Science

It's High Time the U.S. Cloned Canada's Medical Pot Model

The great green north's streamlined pot prescription process is #weedgoals.

America’s presidential candidates have been conspicuously cagey about the status of federal medical marijuana legalization during this campaign season, suggesting that state officials are in for at least another four years of slapdash lawmaking and enforcing. In Canada, however, getting medical marijuana is a federally regulated, streamlined process akin to getting a library card or ordering an Uber. Attempting to do the same stateside can be a pain in the ass, especially if you’re in one of the the 25 states where medical pot isn’t legal.

But things might be looking up as restrictions on pot research loosen and legalization enjoys growing acceptance. In a future where the United States legalizes medical marijuana, the precedent Canada has set will guide lawmakers on what — and what not — to do. Here are the most salient lessons from the great green north.

Get National Healthcare

Medical marijuana has been legal in Canada since 2001, a year after it was decided that the historical prohibition on the drug conflicted with the nation’s Charter of Rights and Freedoms. Since then, physicians have been free to prescribe marijuana (or not) to patients, though sourcing it hasn’t always been so straightforward. The country’s centralized healthcare system, Health Canada, was originally responsible for producing and providing dried-up marijuana, but patients were briefly given the freedom to grow their own weed. When this proved too complicated to regulate in 2014, weed dispensation duties were handed off to eleven federally recognized weed distributors, which collectively control all of the medical marijuana in the country today.

Justin Trudeau's government has proposed federal legalization of medical and recreational marijuana, which may be implemented as early as April 2017.

Getty Images / Drew Angerer

Get Experts To Make Decisions

Acquiring a medical marijuana prescription is not too different from getting one for painkillers or anti-anxiety medication. That is to say, getting one largely depends on the views of your family doctor.

The official guidance of the College of Family Physicians of Canada recommends that doctors only prescribe medical pot to patients dealing with certain types of chronic pain — like cancer or diseases of the nerves — or as a medical aid, like improving appetite and deal with anorexia and nausea. Regardless of the ways pot is used casually, it isn’t recommended to treat anxiety or insomnia, and it’s not supposed to be prescribed to patients under 25. Still, the final decision is ultimately left to the physician.
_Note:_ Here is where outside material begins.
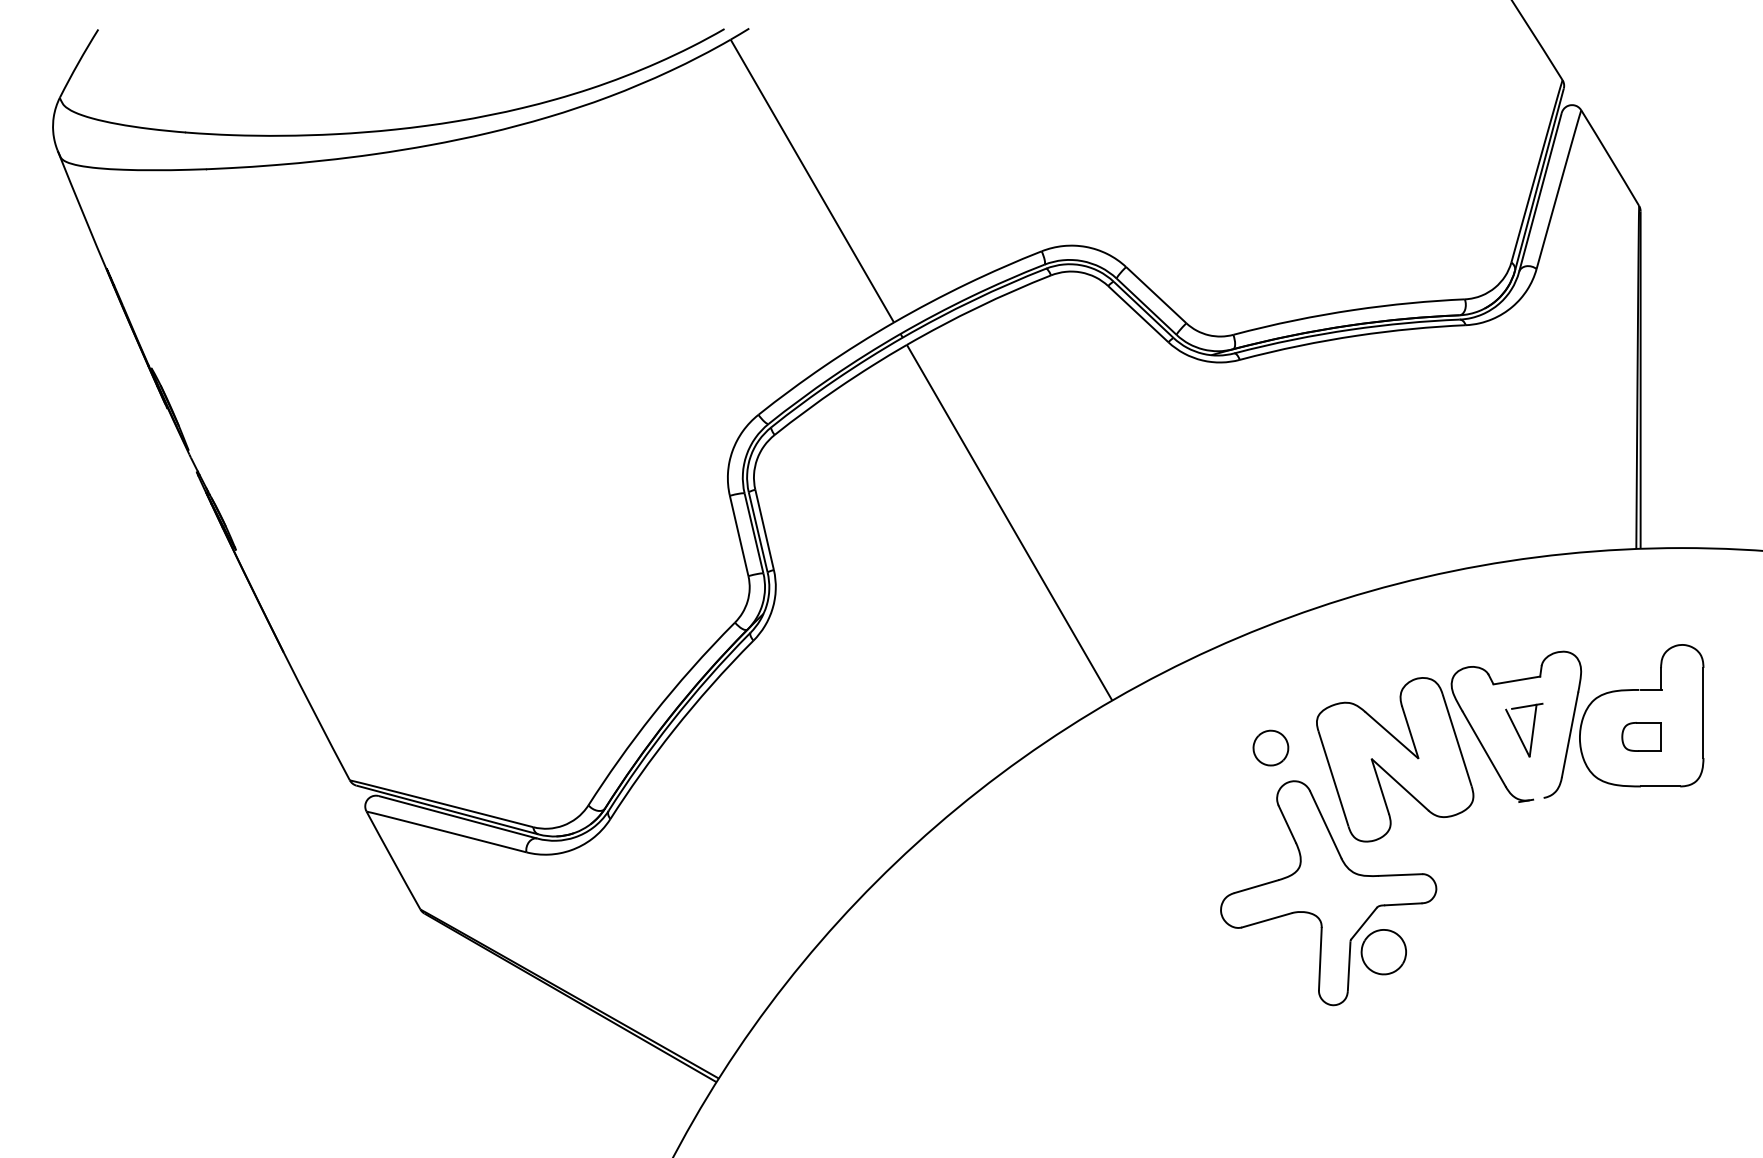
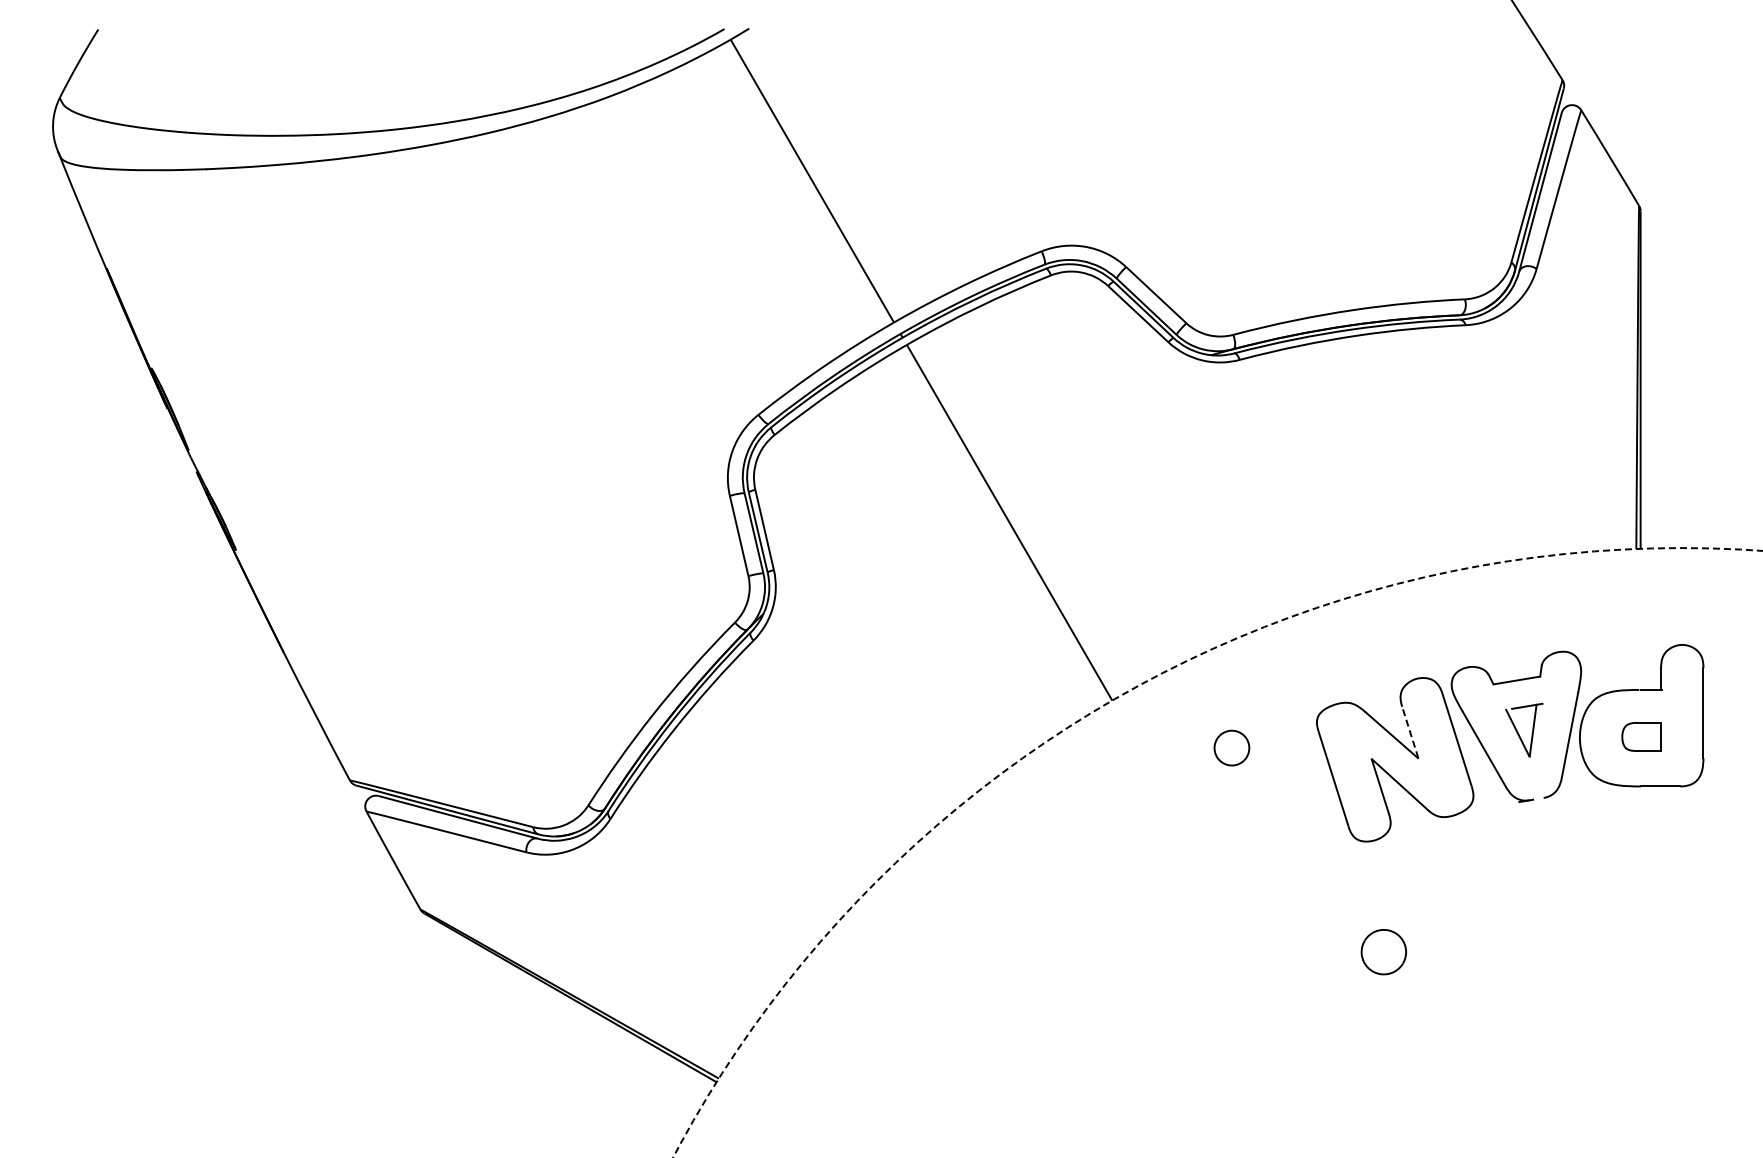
line at (1410, 732): solid -> dashed
part at (1270, 747) position: (1270, 747) -> (1231, 747)
circle at (1217, 852): solid -> dashed
part at (1328, 893): present -> none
Canadian physicians may prescribe pot to treat neuropathic pain, anorexia, and nausea, together with these diseases.

Get Cannabis Clinics

Doctors aren’t required, by law, to write you a prescription if they don’t believe medical marijuana will help you — and despite Canada’s weed-happy reputation, there are plenty of physicians who believe more conventional treatments will suffice — but they are obliged to direct patients to another physician who might. They are most likely to direct patients toward a walk-in cannabis clinic, like those operated by Canadian Cannabis Clinics, which, ideally, will have a physician on staff to assess patients; however, because much of the medical community is still getting used to the idea of weed as medicine, cannabis clinics have been experiencing difficulties finding doctors to join their teams.

Get Online

Cannabis clinics in rural areas or regions where pro-marijuana physicians are scarce are often equipped with a “Doc in a Box” — the medical community’s term of endearment for video-conferencing doctors, who meet with patients over a video call to assess their symptoms and listen to their vital signs via internet-equipped stethoscopes, operated by an on-site nurse.

Get Centralized

Whether you get your prescription from your physician or from a doctor at a cannabis clinic, it will ultimately be filled by one of Canada’s eleven federally approved producers. Companies like Bedrocan, Tweed, and Aphria are equipped to receive electronic prescriptions, process them, and send carefully measured doses by mail to patients. (They even do refills!)

Get Legal

Canada’s medical marijuana prescription process still has minor kinks to iron out, but it’s very likely those will be moot come April 2017. The federal legalization of all weed has been rumored since Justin Trudeau’s government announced in April that it would roll out a new marijuana policy, and its implementation would result in pot being treated essentially like alcohol: licensed by the federal government but supplied by private producers and available to all citizens over legal marijuana age.